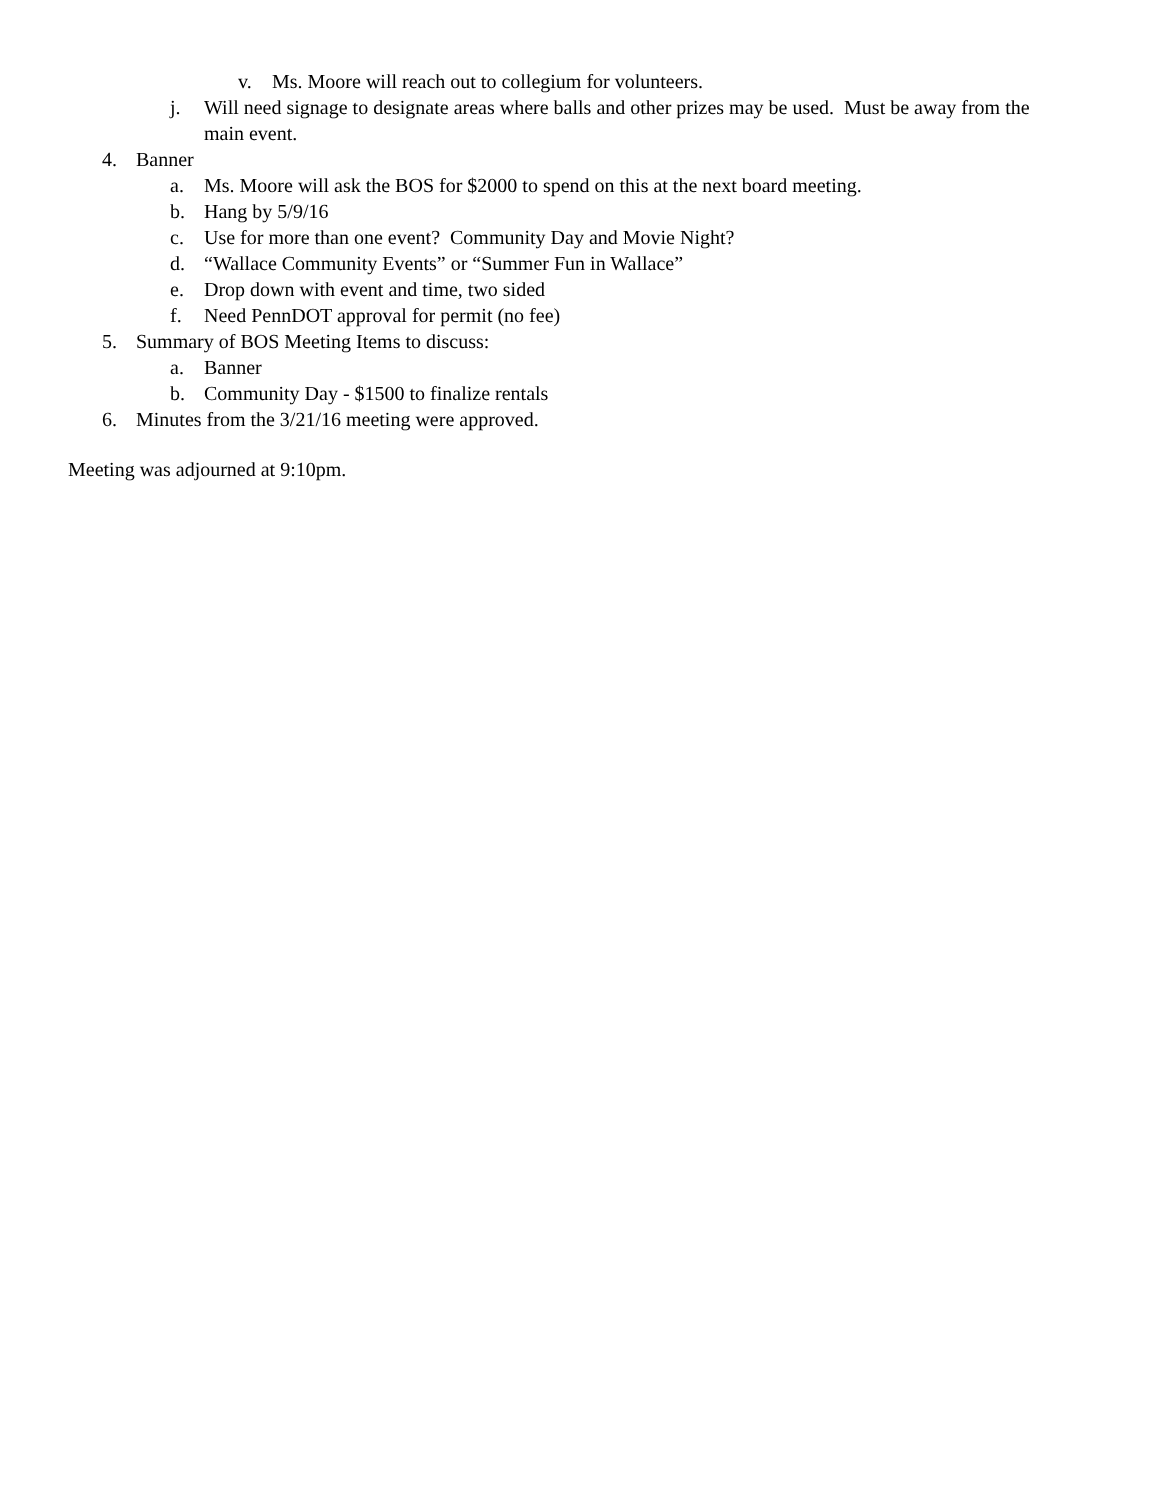v. Ms. Moore will reach out to collegium for volunteers.
j. Will need signage to designate areas where balls and other prizes may be used. Must be away from the main event.
4. Banner
a. Ms. Moore will ask the BOS for $2000 to spend on this at the next board meeting.
b. Hang by 5/9/16
c. Use for more than one event? Community Day and Movie Night?
d. “Wallace Community Events” or “Summer Fun in Wallace”
e. Drop down with event and time, two sided
f. Need PennDOT approval for permit (no fee)
5. Summary of BOS Meeting Items to discuss:
a. Banner
b. Community Day - $1500 to finalize rentals
6. Minutes from the 3/21/16 meeting were approved.
Meeting was adjourned at 9:10pm.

- **Aim of the task**
Reproduce, without alteration and without pictures, only those lines that lie between the first line of the entries above and the line containing "b. Hang by 5/9/16", both of them included.

- **Response area**
v. Ms. Moore will reach out to collegium for volunteers.
j. Will need signage to designate areas where balls and other prizes may be used. Must be away from the main event.
4. Banner
a. Ms. Moore will ask the BOS for $2000 to spend on this at the next board meeting.
b. Hang by 5/9/16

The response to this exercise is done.